# THE RECORDS start
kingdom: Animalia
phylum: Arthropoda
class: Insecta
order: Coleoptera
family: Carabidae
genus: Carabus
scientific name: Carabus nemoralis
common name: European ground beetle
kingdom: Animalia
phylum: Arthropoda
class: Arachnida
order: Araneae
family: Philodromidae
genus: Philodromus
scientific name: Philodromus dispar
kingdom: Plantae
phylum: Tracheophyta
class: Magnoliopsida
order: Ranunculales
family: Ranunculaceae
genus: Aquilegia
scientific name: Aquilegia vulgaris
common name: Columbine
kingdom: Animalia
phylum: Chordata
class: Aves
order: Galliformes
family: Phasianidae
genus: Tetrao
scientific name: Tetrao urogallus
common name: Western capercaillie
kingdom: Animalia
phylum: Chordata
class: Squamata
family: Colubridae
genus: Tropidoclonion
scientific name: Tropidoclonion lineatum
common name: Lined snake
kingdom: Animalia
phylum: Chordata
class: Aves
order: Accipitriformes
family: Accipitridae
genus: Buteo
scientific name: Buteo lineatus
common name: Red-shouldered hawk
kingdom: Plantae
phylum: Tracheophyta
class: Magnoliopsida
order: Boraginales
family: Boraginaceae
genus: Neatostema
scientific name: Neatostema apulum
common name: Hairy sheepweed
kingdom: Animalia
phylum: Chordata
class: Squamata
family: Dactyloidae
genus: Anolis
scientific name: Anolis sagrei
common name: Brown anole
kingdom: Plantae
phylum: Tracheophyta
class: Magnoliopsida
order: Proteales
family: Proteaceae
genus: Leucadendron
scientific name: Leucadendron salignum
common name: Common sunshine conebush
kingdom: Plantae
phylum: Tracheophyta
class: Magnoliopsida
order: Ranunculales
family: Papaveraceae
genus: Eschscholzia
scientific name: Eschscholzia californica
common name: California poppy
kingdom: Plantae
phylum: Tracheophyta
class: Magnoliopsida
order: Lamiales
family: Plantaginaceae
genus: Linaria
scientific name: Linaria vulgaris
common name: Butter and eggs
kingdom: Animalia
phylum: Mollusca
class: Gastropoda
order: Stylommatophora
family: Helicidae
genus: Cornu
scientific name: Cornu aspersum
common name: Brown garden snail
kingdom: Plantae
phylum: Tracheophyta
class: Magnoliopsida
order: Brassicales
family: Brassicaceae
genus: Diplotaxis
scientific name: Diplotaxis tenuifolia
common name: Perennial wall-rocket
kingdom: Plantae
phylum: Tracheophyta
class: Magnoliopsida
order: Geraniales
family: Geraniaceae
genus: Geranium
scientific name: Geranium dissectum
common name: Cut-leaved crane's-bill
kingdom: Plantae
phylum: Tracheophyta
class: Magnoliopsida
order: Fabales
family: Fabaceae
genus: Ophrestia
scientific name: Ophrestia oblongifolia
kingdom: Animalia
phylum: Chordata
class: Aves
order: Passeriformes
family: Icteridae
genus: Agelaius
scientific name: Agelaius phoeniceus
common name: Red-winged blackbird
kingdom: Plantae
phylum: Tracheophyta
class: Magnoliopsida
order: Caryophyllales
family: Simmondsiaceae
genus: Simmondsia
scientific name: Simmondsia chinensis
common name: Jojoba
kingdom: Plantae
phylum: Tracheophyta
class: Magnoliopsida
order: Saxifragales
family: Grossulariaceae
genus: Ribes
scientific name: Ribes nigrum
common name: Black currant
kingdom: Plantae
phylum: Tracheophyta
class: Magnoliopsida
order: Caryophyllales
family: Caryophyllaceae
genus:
# THE RECORDS end
-- WHAT THE EXERCISE ASKS --
Write out the rows exactly, from the start through the line containing "scientific name: Eschscholzia californica", including that line.

-- ANSWER FOR THE TASK --
kingdom: Animalia
phylum: Arthropoda
class: Insecta
order: Coleoptera
family: Carabidae
genus: Carabus
scientific name: Carabus nemoralis
common name: European ground beetle
kingdom: Animalia
phylum: Arthropoda
class: Arachnida
order: Araneae
family: Philodromidae
genus: Philodromus
scientific name: Philodromus dispar
kingdom: Plantae
phylum: Tracheophyta
class: Magnoliopsida
order: Ranunculales
family: Ranunculaceae
genus: Aquilegia
scientific name: Aquilegia vulgaris
common name: Columbine
kingdom: Animalia
phylum: Chordata
class: Aves
order: Galliformes
family: Phasianidae
genus: Tetrao
scientific name: Tetrao urogallus
common name: Western capercaillie
kingdom: Animalia
phylum: Chordata
class: Squamata
family: Colubridae
genus: Tropidoclonion
scientific name: Tropidoclonion lineatum
common name: Lined snake
kingdom: Animalia
phylum: Chordata
class: Aves
order: Accipitriformes
family: Accipitridae
genus: Buteo
scientific name: Buteo lineatus
common name: Red-shouldered hawk
kingdom: Plantae
phylum: Tracheophyta
class: Magnoliopsida
order: Boraginales
family: Boraginaceae
genus: Neatostema
scientific name: Neatostema apulum
common name: Hairy sheepweed
kingdom: Animalia
phylum: Chordata
class: Squamata
family: Dactyloidae
genus: Anolis
scientific name: Anolis sagrei
common name: Brown anole
kingdom: Plantae
phylum: Tracheophyta
class: Magnoliopsida
order: Proteales
family: Proteaceae
genus: Leucadendron
scientific name: Leucadendron salignum
common name: Common sunshine conebush
kingdom: Plantae
phylum: Tracheophyta
class: Magnoliopsida
order: Ranunculales
family: Papaveraceae
genus: Eschscholzia
scientific name: Eschscholzia californica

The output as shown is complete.